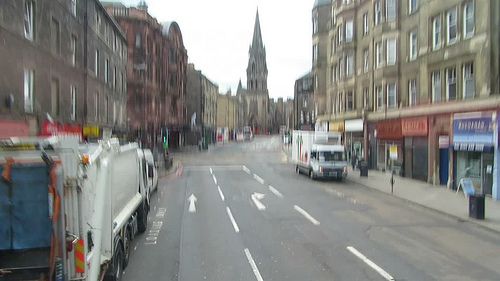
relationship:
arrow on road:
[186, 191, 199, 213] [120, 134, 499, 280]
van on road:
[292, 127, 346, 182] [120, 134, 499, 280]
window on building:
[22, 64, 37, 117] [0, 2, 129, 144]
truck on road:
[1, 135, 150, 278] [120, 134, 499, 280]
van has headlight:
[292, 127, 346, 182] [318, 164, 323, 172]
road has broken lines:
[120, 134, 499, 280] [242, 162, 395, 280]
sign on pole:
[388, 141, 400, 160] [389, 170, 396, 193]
------------------------
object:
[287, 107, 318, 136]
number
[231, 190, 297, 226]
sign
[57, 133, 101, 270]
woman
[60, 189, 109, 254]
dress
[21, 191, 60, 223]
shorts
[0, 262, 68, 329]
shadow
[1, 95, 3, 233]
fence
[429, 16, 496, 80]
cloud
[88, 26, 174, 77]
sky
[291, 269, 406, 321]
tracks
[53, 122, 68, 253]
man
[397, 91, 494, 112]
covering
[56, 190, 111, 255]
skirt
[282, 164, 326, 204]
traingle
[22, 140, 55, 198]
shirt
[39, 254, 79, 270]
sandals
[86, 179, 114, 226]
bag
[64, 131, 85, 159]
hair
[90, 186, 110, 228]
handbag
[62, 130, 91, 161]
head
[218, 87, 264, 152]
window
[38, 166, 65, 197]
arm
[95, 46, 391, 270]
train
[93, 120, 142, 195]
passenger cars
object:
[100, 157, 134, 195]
------------------------
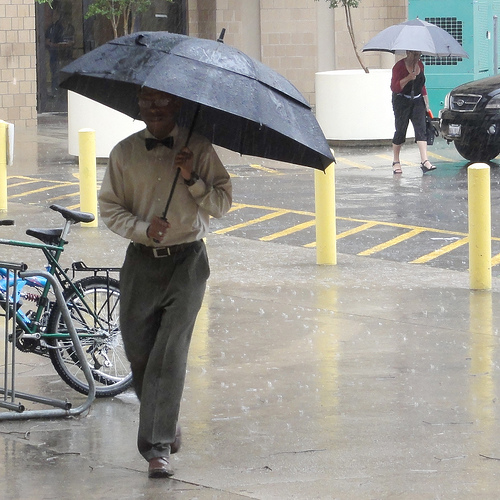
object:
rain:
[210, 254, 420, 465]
------------------------
▶ REQUIRED ACTION
Pull out every line of the records above that contains the string "road". Case counts, so match it exactly.

▶ ANSWER SECTION
arrow on road:
van on road:
truck on road:
road has broken lines:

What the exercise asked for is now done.